It really isn't working out very well for fishers based far from the processing plant. And it isn't working out for fishers who have put in the yards to identify markets for fish that the FFMC has deemed to be of very low value. Fishers cannot sell some species of fish to the FFMC at any kind of profit, but they're also forbidden from selling those fish to other willing buyers. And so the fish are left for the birds to eat.
Bartley Kives of the Winnipeg Free Press investigates.
Up on Lake Manitoba, Kenyon believes he has the answer — or had it, before he wound up in a legal dispute with Freshwater Fish, the source of most of his income.
In 2009, Kenyon and his daughter, Amanda Stevenson, pooled the resources of 300 west Interlake fishers, many of them Métis or residents of First Nations, to form the WMM Co-Op, with an eye to shipping rough fish to the United States.
Although Freshwater Fish has the exclusive right to buy Manitoba fish bound for the export market, it provided the WMM Co-Op with an export licence with the provision none of the fish wind up in any market already served by the Crown corporation. In December 2010, Kenyon’s group struck a deal to sell mullet and carp to Schafer Industries, a Thomson, Ill., operation that’s successfully found buyers for U.S. rough fish.

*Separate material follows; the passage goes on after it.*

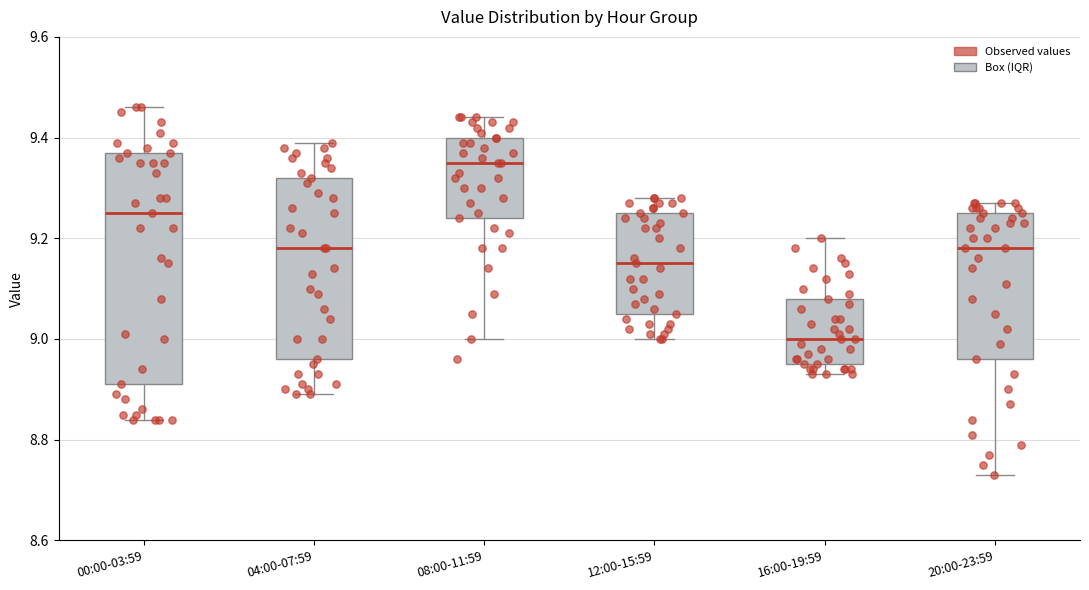

Which box has the lowest median line?

16:00-19:59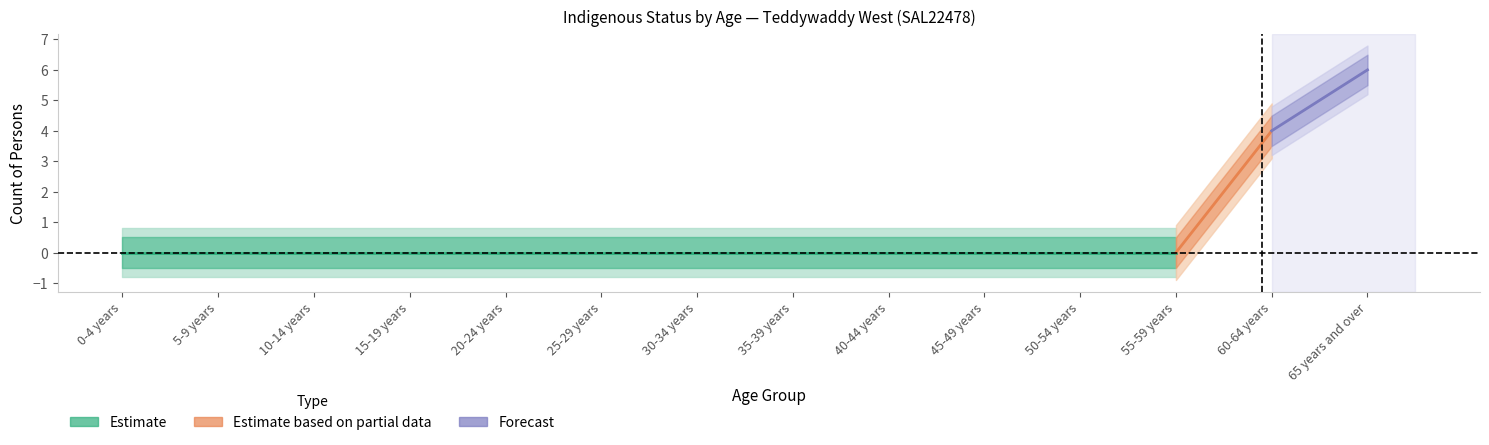

What position from the left is 20-24 years?

5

Some fishers living far from Winnipeg claim they don’t sell mullet to Freshwater Fish because it isn’t worth the shipping cost to the Plessis Road plant. In 2011, Schafer Fisheries sent its own trucks to Manitoba to pick up approximately 450 kilograms of rough fish — until Freshwater Fish pulled WMM Co-Op’s export licence.
Freshwater Fish says Schafer was reselling some of that fish to A&B Famous Gefilte Fish, a New Jersey processor that has bought product from Freshwater Fish.
"It was going into customers in the New York area," Wood says. "They were not operating under the terms of the licence that required them to sell to a new market.Under the law, we had no option but to remove their licence."
The licence was pulled in May 2011. Incensed WMM Co-Op fishers, who were receiving a better price from Schafer, continued to fish.
In July 2011, Manitoba Conservation officials seized 17,000 pounds of carp and mullet sitting in a shed in Duck Bay, which sits north of Pine Creek First Nation on Lake Winnipegosis. The co-op’s directors, including Kenyon and Stevenson, were charged under the Freshwater Fish Marketing Act.
The seizure incensed Schafer Fisheries, which hoped to buy a total of 1,350 kilograms of mullet and carp from WMM.
"I don’t know where Freshwater gets off saying those were their customers," says Mike Schafer, the second-generation operator of the company started by his father in 1955. "I didn’t go after any business I didn’t already have. I sell those fish every week. I don’t understand why they’re a problem."
Canada's politicians spend a lot of time talking about the importance of "value-added" in exports. I guess processing by-catch rather than leaving it to rot doesn't count as adding value.
Canadian supply management policy remains firmly stuck on the stupid setting.